Summary
In July there is a seasonal increase in the demand for transactional money due to the complementary annual salary and winter vacations, which this year were boosted by the long weekend of July 9. To mitigate its impact on the rest of the variables of the money market, it was provided that the integration of the reserve requirements in pesos will be carried out considering July and August together.
In line with the unified period for integrating the Minimum Cash requirements, the BCRA’s Monetary Policy Committee (COPOM) decided to adapt the measurement of compliance with the Monetary Base (WB) target for July and August to a bimonthly period. The average target in the period remained unchanged at $1.343 billion. The average monthly balance of the WB stood at $1,381.5 billion in July, 3% above that recorded in June.

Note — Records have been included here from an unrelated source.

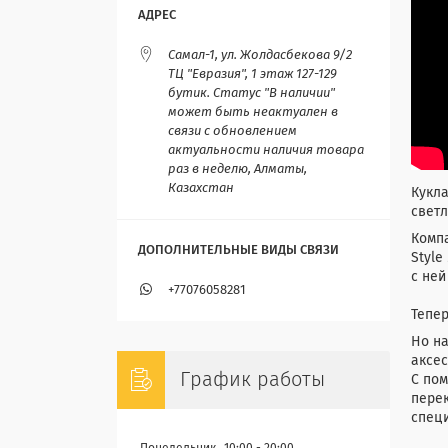
Самал-1, ул. Жолдасбекова 9/2
ТЦ "Евразия", 1 этаж 127-129
бутик. Статус "В наличии"
может быть неактуален в
связи с обновлением
актуальности наличия товара
раз в неделю, Алматы,
Казахстан
Кукла
светл
Компа
Style
с ней
+77076058281
Тепер
Но на
аксес
График работы
С пом
перек
специ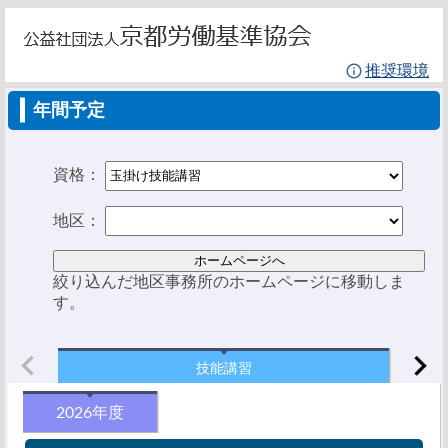
推奨環境
年間予定
資格：
地区：
絞り込んだ地区事務所のホームページに移動しま
す。
技能講習
2026年度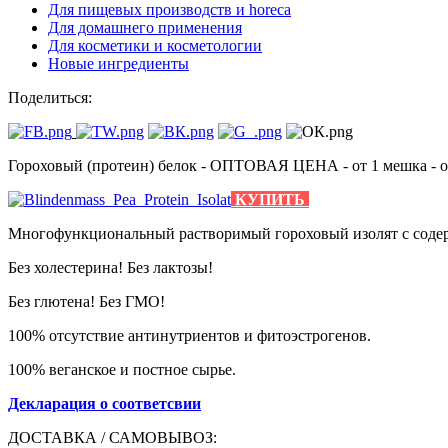
Для пищевых производств и horeca
Для домашнего применения
Для косметики и косметологии
Новые ингредиенты
Поделиться:
Гороховый (протеин) белок - ОПТОВАЯ ЦЕНА - от 1 мешка - от
КУПИТЬ
Многофункциональный растворимый гороховый изолят с содерж
Без холестерина! Без лактозы!
Без глютена! Без ГМО!
100% отсутствие антинутриентов и фитоэстрогенов.
100% веганское и постное сырье.
Декларация о соответсвии
ДОСТАВКА / САМОВЫВОЗ: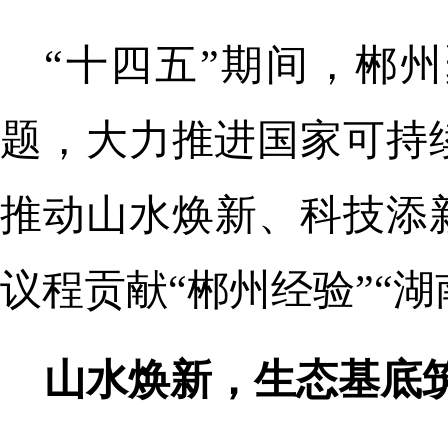
“十四五”期间，郴
题，大力推进国家可持
推动山水焕新、科技添新
议程贡献“郴州经验”“湖
山水焕新，生态基底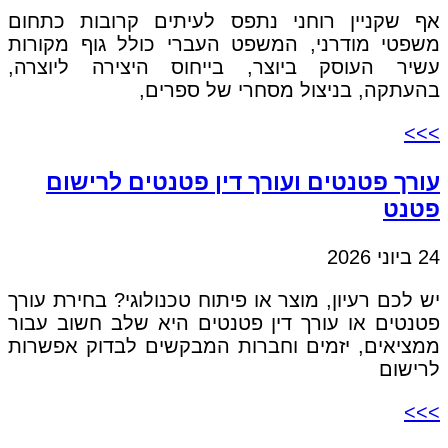
אף שקניין רוחני נתפס לעיתים קרובות כתחום
משפטי מודרני, המשפט העברי כולל גוף מקורות
עשיר העוסק ביוצר, בייחוס היצירה ליוצרה,
בהעתקה, בניצול מסחרי של ספרים,
>>>
עורך פטנטים ועורך דין פטנטים לרישום
פטנט
24 ביוני 2026
יש לכם רעיון, מוצר או פיתוח טכנולוגי? בחירת עורך
פטנטים או עורך דין פטנטים היא שלב חשוב עבור
ממציאים, יזמים וחברות המבקשים לבדוק אפשרות
לרישום
>>>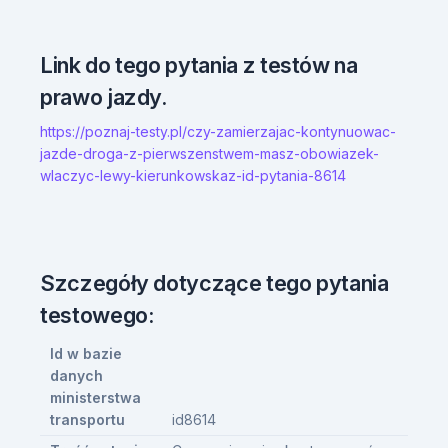
Link do tego pytania z testów na
prawo jazdy.
https://poznaj-testy.pl/czy-zamierzajac-kontynuowac-
jazde-droga-z-pierwszenstwem-masz-obowiazek-
wlaczyc-lewy-kierunkowskaz-id-pytania-8614
Szczegóły dotyczące tego pytania
testowego:
Id w bazie
danych
ministerstwa
transportu
id8614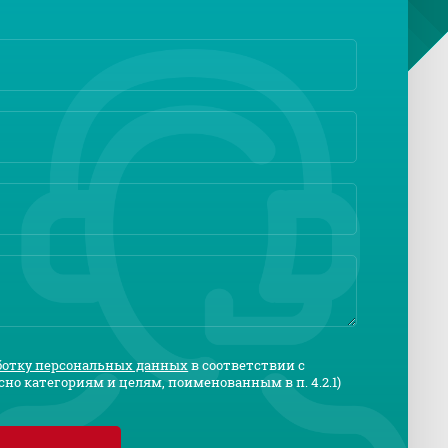
аботку персональных данных
в соответствии с
сно категориям и целям, поименованным в п. 4.2.1)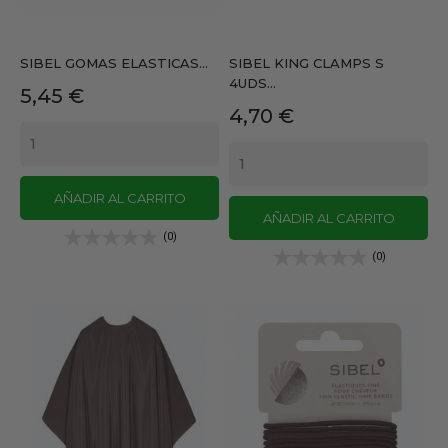
SIBEL GOMAS ELASTICAS...
SIBEL KING CLAMPS S
4UDS...
Precio
5,45 €
Precio
4,70 €
AÑADIR AL CARRITO
AÑADIR AL CARRITO
(0)
(0)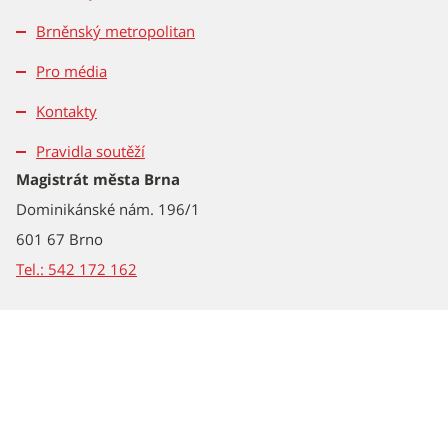
Brněnský metropolitan
Pro média
Kontakty
Pravidla soutěží
Magistrát města Brna
Dominikánské nám. 196/1
601 67 Brno
Tel.: 542 172 162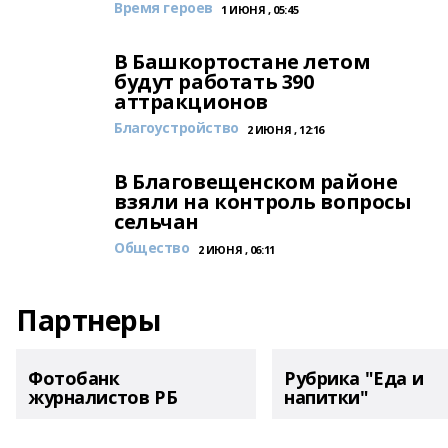
Время героев
1 ИЮНЯ , 05:45
В Башкортостане летом
будут работать 390
аттракционов
Благоустройство
2 ИЮНЯ , 12:16
В Благовещенском районе
взяли на контроль вопросы
сельчан
Общество
2 ИЮНЯ , 06:11
Партнеры
Фотобанк
Рубрика "Еда и
журналистов РБ
напитки"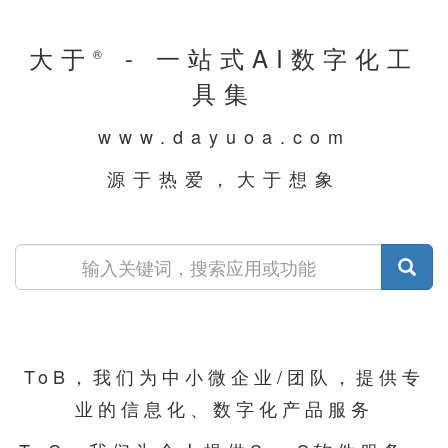
大于
- 一站式AI数字化工
®
具集
www.dayuoa.com
源于热爱，大于想象
ToB，我们为中小微企业/团队，提供专
业的信息化、数字化产品服务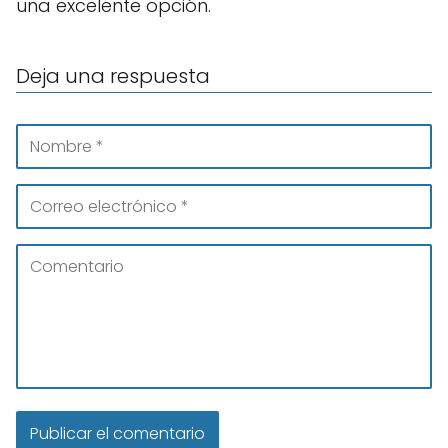
una excelente opción.
Deja una respuesta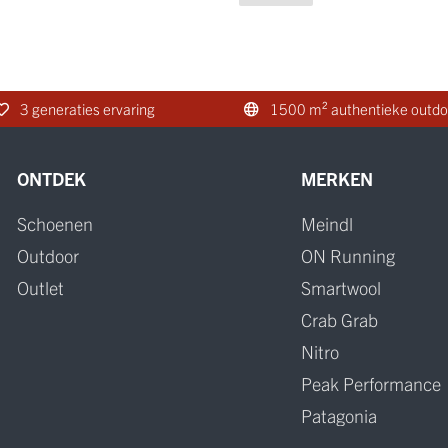
3 generaties ervaring
1500 m² authentieke outdo
ONTDEK
MERKEN
Schoenen
Meindl
Outdoor
ON Running
Outlet
Smartwool
Crab Grab
Nitro
Peak Performance
Patagonia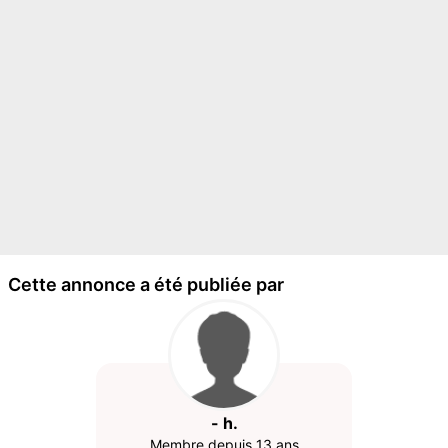
Cette annonce a été publiée par
- h.
Membre depuis 13 ans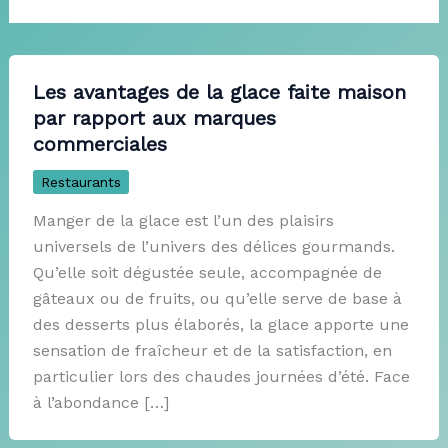
Les avantages de la glace faite maison
par rapport aux marques
commerciales
Restaurants
Manger de la glace est l’un des plaisirs
universels de l’univers des délices gourmands.
Qu’elle soit dégustée seule, accompagnée de
gâteaux ou de fruits, ou qu’elle serve de base à
des desserts plus élaborés, la glace apporte une
sensation de fraîcheur et de la satisfaction, en
particulier lors des chaudes journées d’été. Face
à l’abondance […]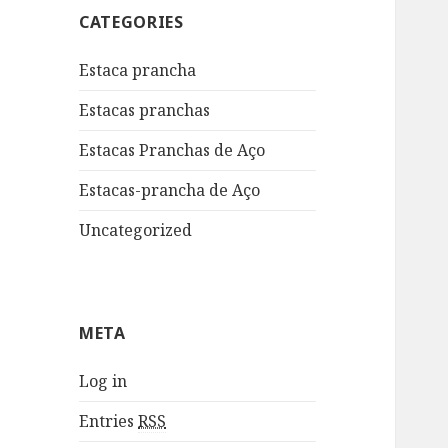
CATEGORIES
Estaca prancha
Estacas pranchas
Estacas Pranchas de Aço
Estacas-prancha de Aço
Uncategorized
META
Log in
Entries
RSS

Private sector deposits in pesos increased 2.9% in nominal terms compared to June, with a 1.9% growth in demand deposits and a 3.9% growth in time placements ($46,800 million). Thus, in real and seasonally adjusted terms, an increase in fixed terms was again observed (1.6%).
In a context of falling inflation expectations, the LELIQ interest rate showed a fall until mid-July, which was partially reversed in the last days of the month, responding to the dynamics of the pre-election periods. At the end of July, the interest rate on the LELIQ stood at 60.4%.
Interest rates paid on time deposits followed a similar trajectory to that of LELIQs. Their values continued to place them at positive levels in real terms. Thus, the rate of 30-day operations averaged 47.5% (TNA) for the month, which, considering inflation expectations for the period, implied a real monthly effective rate of 1.5%, equivalent to an annual effective rate of 19.7%.
In July, the nominal and seasonally adjusted balance of loans in pesos to the private sector grew 0.7%, driven by those granted through account advances and credit card financing.
The balance of international reserves ended July at US$67,899 million, which implied an increase of US$3,621 million compared to the previous month. This increase was explained by the disbursement of the fifth tranche of the stand-by program agreed with the IMF, which was partially offset by the net payment of debt in foreign currency of the National Treasury.